Problem to solve:
Rewrite the entries below, replacing every occurrence of "series" with "data series" and leaving everything else unchanged. Leave the pictures out of your answer.
++++ Data listing
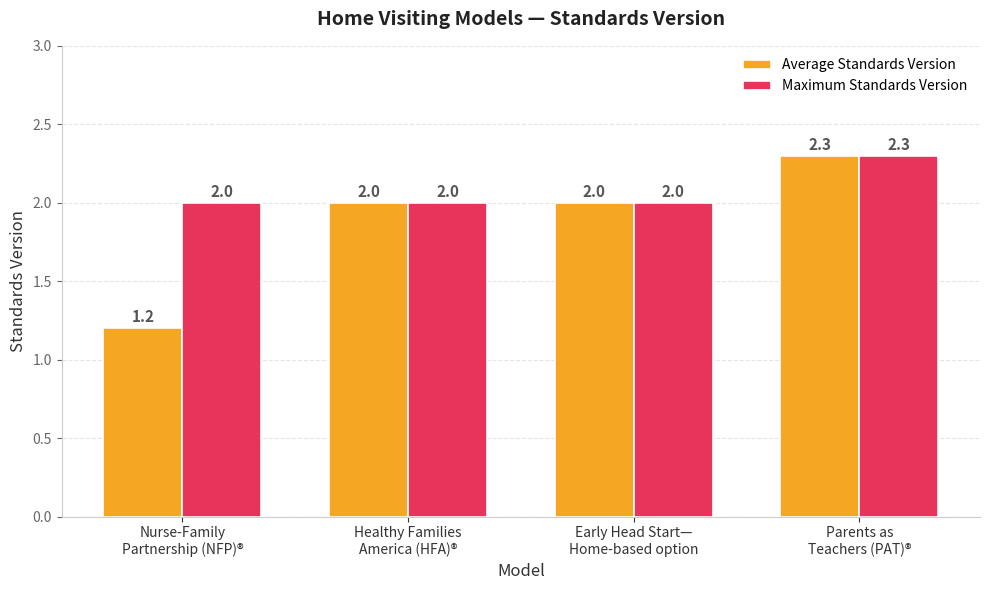

At which category is the sum across all series the highest?

Parents as
Teachers (PAT)®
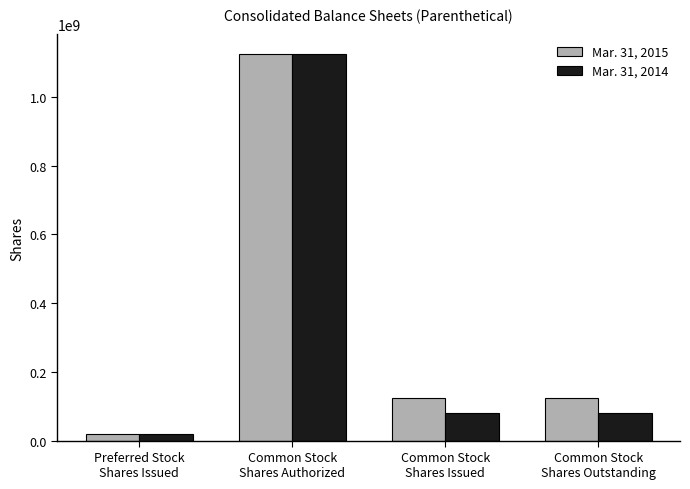

What is the total value across all series at Common Stock
Shares Authorized?

2250000000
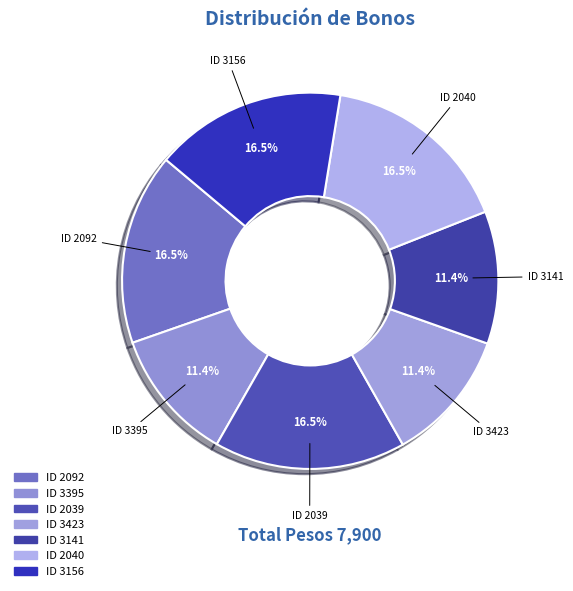

The ID 3141 slice represents 11% of the pie. True or false?

True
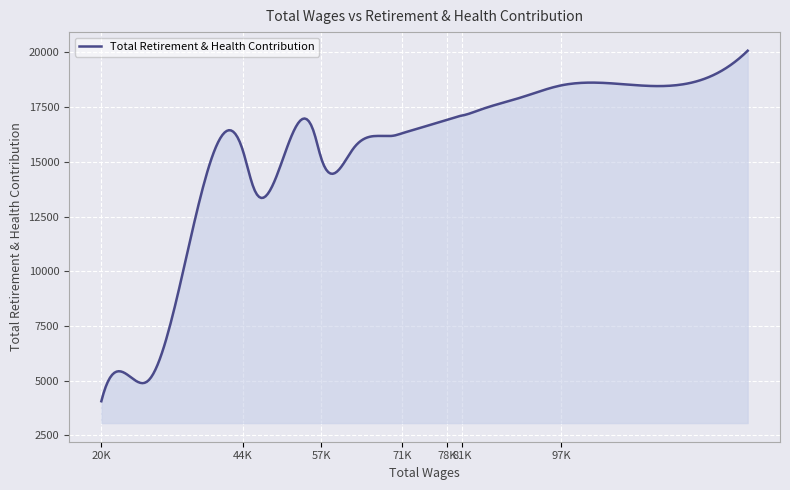

What is the maximum value shown in the chart?

20075.0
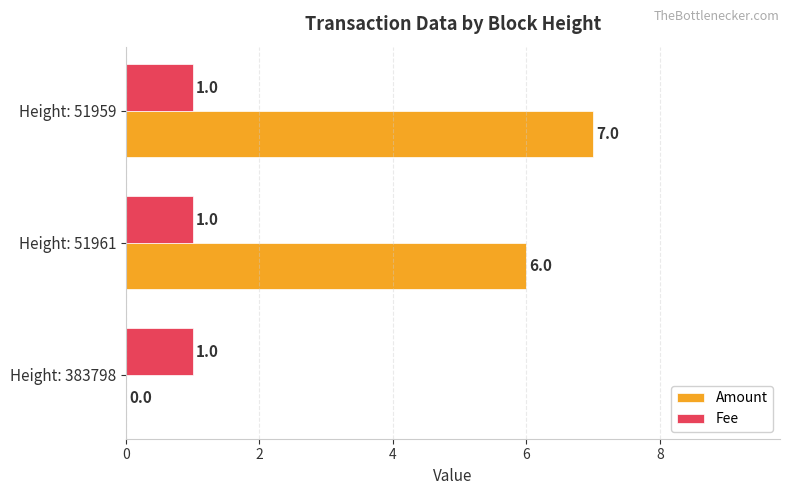

Which series changed the most between Height: 51961 and Height: 51959?

Amount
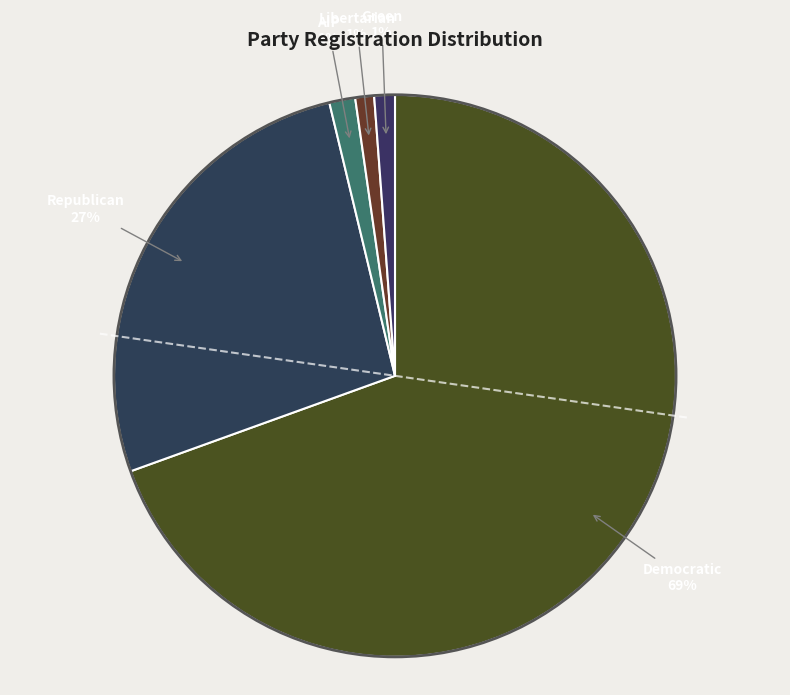

Is the sum of Democratic and AIP greater than half?

Yes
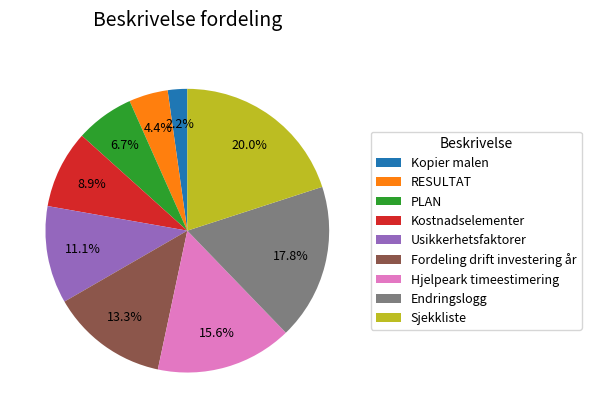

What percentage is NOT represented by Fordeling drift investering år?

86.7%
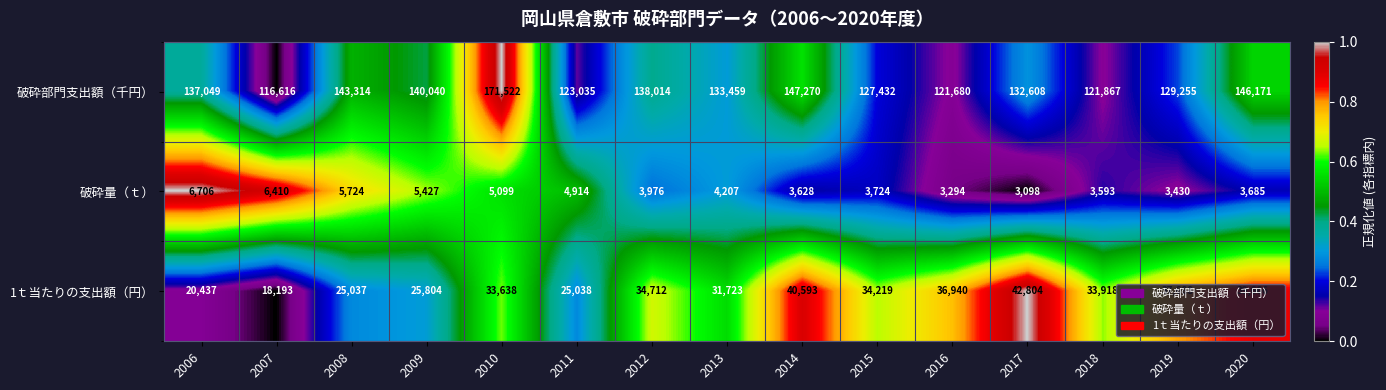

The value of 破砕量（ｔ） at 2011 is 1011. True or false?

False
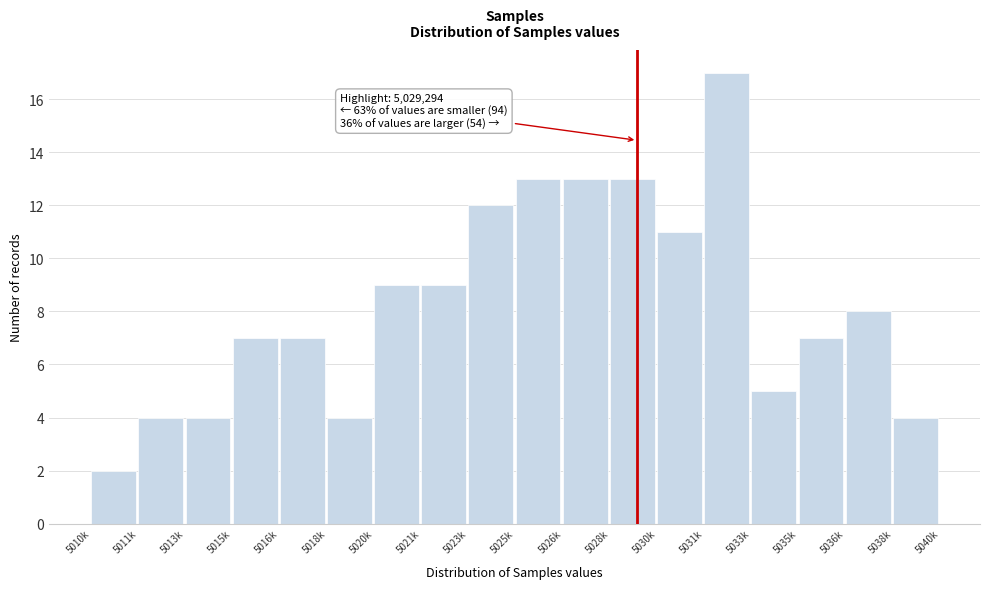

Reading left to right, transcribe all the data shown in this chart.

2	4	4	7	7	4	9	9	12	13	13	13	11	17	5	7	8	4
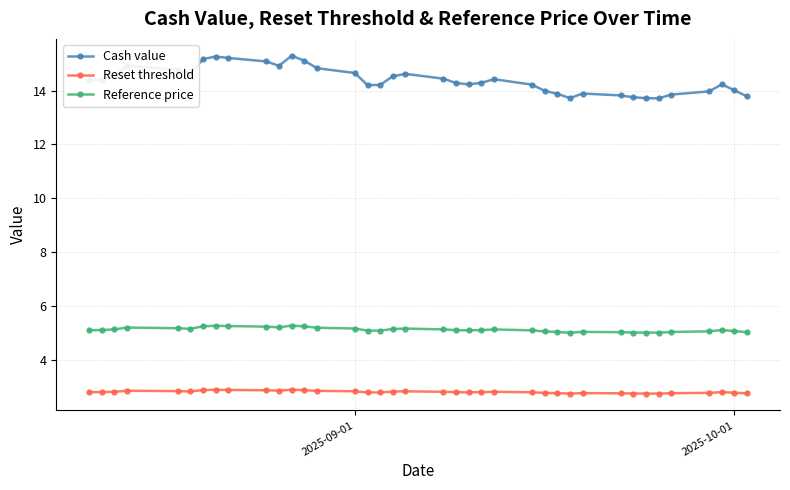

Which series has the largest total across all categories?

Cash value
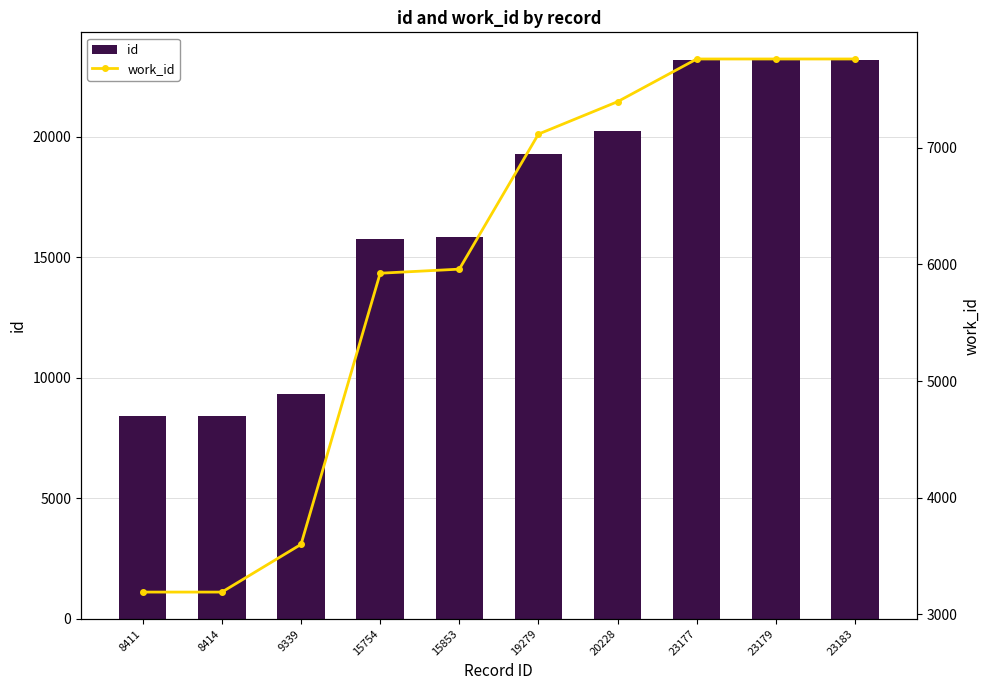

Rank the series by their average value, from lowest to highest.

work_id, id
++++++++
Response for this exercise:
At which category is the sum across all data series the highest?

Parents as
Teachers (PAT)®

What is the total value across all data series at Common Stock
Shares Authorized?

2250000000

The ID 3141 slice represents 11% of the pie. True or false?

True

What is the maximum value shown in the chart?

20075.0

Which data series changed the most between Height: 51961 and Height: 51959?

Amount

Is the sum of Democratic and AIP greater than half?

Yes

What percentage is NOT represented by Fordeling drift investering år?

86.7%

The value of 破砕量（ｔ） at 2011 is 1011. True or false?

False

Reading left to right, transcribe all the data shown in this chart.

2	4	4	7	7	4	9	9	12	13	13	13	11	17	5	7	8	4

Which data series has the largest total across all categories?

Cash value

Rank the data series by their average value, from lowest to highest.

work_id, id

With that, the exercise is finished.